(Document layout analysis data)

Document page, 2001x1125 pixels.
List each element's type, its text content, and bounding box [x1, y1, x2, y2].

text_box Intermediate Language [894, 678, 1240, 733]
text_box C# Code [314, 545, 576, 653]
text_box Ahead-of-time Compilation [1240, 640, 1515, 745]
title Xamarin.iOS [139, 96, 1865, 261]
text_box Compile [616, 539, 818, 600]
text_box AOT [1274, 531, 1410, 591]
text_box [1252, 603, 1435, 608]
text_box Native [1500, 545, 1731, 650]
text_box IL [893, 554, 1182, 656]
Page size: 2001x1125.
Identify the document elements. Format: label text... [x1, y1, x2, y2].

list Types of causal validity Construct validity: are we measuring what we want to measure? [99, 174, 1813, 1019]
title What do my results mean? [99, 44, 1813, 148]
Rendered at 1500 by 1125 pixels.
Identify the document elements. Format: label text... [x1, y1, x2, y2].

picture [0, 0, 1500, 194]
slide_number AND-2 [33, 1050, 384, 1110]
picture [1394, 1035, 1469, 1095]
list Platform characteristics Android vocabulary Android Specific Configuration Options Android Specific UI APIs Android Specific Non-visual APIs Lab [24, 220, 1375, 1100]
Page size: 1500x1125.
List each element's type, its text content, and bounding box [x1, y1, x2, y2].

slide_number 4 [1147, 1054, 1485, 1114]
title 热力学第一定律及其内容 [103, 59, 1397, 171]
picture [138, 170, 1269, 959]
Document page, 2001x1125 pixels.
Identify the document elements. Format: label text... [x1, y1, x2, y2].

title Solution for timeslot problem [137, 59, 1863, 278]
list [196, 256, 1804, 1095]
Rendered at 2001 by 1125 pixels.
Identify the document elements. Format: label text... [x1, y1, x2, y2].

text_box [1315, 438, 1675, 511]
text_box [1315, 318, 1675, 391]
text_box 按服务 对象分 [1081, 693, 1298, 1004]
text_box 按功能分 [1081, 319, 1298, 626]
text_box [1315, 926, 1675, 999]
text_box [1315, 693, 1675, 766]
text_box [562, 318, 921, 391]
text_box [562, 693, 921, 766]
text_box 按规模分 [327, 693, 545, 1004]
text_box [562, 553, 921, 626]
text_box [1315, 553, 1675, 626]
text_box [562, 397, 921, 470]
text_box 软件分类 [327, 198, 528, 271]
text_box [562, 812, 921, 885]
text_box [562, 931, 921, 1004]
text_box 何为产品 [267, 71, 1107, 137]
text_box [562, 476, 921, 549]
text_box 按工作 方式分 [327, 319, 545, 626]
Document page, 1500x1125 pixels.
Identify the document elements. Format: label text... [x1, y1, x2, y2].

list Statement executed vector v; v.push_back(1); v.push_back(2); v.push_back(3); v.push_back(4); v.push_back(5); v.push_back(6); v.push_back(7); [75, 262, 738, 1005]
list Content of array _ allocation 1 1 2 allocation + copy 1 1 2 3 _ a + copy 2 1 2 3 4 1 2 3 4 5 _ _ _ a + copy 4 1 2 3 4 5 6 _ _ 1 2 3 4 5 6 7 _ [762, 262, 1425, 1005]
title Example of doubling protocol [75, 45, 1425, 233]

# [What this task involves]
Every line of the records that includes the word "size" should be gathered.

# [Reply]
Page size: 2001x1125.
Page size: 1500x1125.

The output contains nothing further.